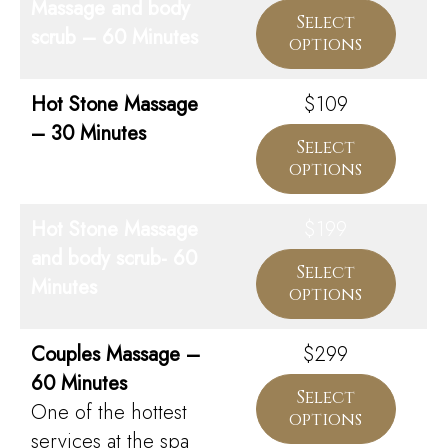
Massage and body
Select
scrub – 60 Minutes
options
Hot Stone Massage
$109
– 30 Minutes
Select
options
Hot Stone Massage
$199
and body scrub- 60
Select
Minutes
options
Couples Massage –
$299
60 Minutes
Select
One of the hottest
options
services at the spa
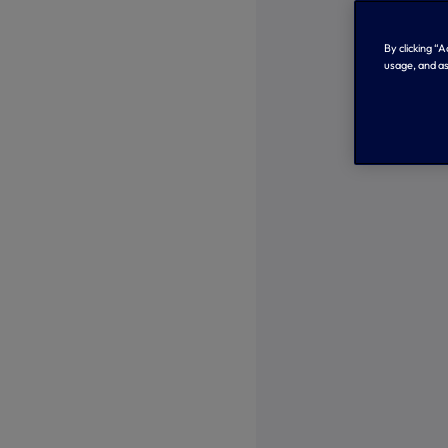
By clicking “
usage, and as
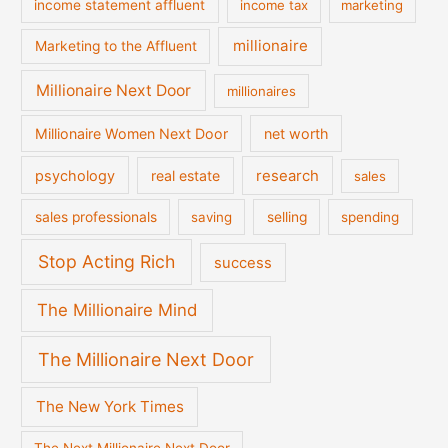
income statement affluent
income tax
marketing
millionaire
Marketing to the Affluent
Millionaire Next Door
millionaires
Millionaire Women Next Door
net worth
psychology
real estate
research
sales
sales professionals
saving
selling
spending
Stop Acting Rich
success
The Millionaire Mind
The Millionaire Next Door
The New York Times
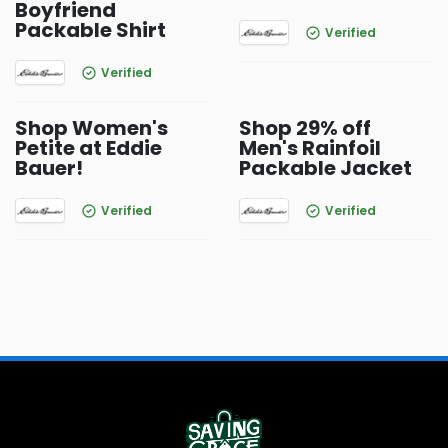
Boyfriend
Packable Shirt
Verified
Verified
Shop Women's
Shop 29% off
Petite at Eddie
Men's Rainfoil
Bauer!
Packable Jacket
Verified
Verified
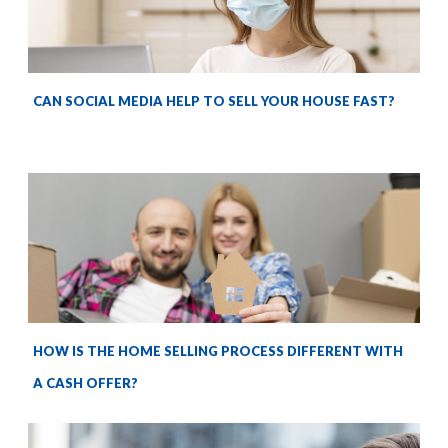
CAN SOCIAL MEDIA HELP TO SELL YOUR HOUSE FAST?
HOW IS THE HOME SELLING PROCESS DIFFERENT WITH
A CASH OFFER?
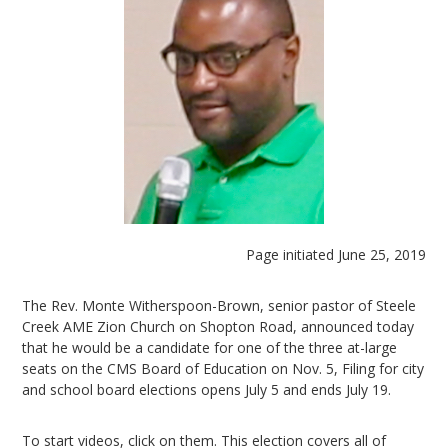
Page initiated June 25, 2019
The Rev. Monte Witherspoon-Brown, senior pastor of Steele
Creek AME Zion Church on Shopton Road, announced today
that he would be a candidate for one of the three at-large
seats on the CMS Board of Education on Nov. 5, Filing for city
and school board elections opens July 5 and ends July 19.
To start videos, click on them. This election covers all of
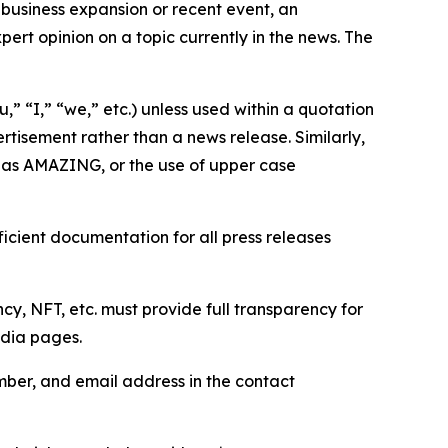
business expansion or recent event, an
ert opinion on a topic currently in the news. The
,” “I,” “we,” etc.) unless used within a quotation
rtisement rather than a news release. Similarly,
e as AMAZING, or the use of upper case
icient documentation for all press releases
cy, NFT, etc. must provide full transparency for
edia pages.
ber, and email address in the contact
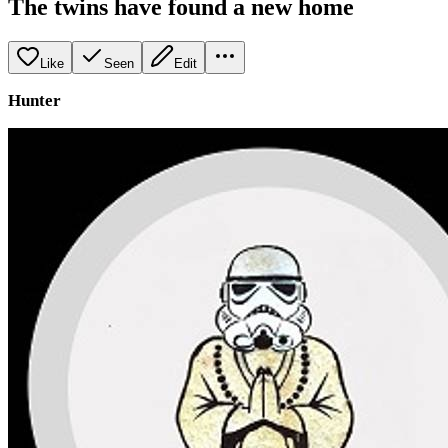
The twins have found a new home
Like
Seen
Edit
Hunter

■ Required work: Repeat the text read from each of the rows above word for word, with the same line breaks, and leave out the picture markers.

■ Solution:
Massage and body
Select
scrub – 60 Minutes
options
Hot Stone Massage
$109
– 30 Minutes
Select
options
Hot Stone Massage
$199
and body scrub- 60
Select
Minutes
options
Couples Massage –
$299
60 Minutes
Select
One of the hottest
options
services at the spa
By clicking “
usage, and as
income statement affluent
income tax
marketing
millionaire
Marketing to the Affluent
Millionaire Next Door
millionaires
Millionaire Women Next Door
net worth
psychology
real estate
research
sales
sales professionals
saving
selling
spending
Stop Acting Rich
success
The Millionaire Mind
The Millionaire Next Door
The New York Times
Boyfriend
Packable Shirt
Verified
Verified
Shop Women's
Shop 29% off
Petite at Eddie
Men's Rainfoil
Bauer!
Packable Jacket
Verified
Verified
CAN SOCIAL MEDIA HELP TO SELL YOUR HOUSE FAST?
HOW IS THE HOME SELLING PROCESS DIFFERENT WITH
A CASH OFFER?
Page initiated June 25, 2019
The Rev. Monte Witherspoon-Brown, senior pastor of Steele
Creek AME Zion Church on Shopton Road, announced today
that he would be a candidate for one of the three at-large
seats on the CMS Board of Education on Nov. 5, Filing for city
and school board elections opens July 5 and ends July 19.
To start videos, click on them. This election covers all of
business expansion or recent event, an
ert opinion on a topic currently in the news. The
,” “I,” “we,” etc.) unless used within a quotation
rtisement rather than a news release. Similarly,
e as AMAZING, or the use of upper case
icient documentation for all press releases
cy, NFT, etc. must provide full transparency for
edia pages.
ber, and email address in the contact
The twins have found a new home
Like
Seen
Edit
Hunter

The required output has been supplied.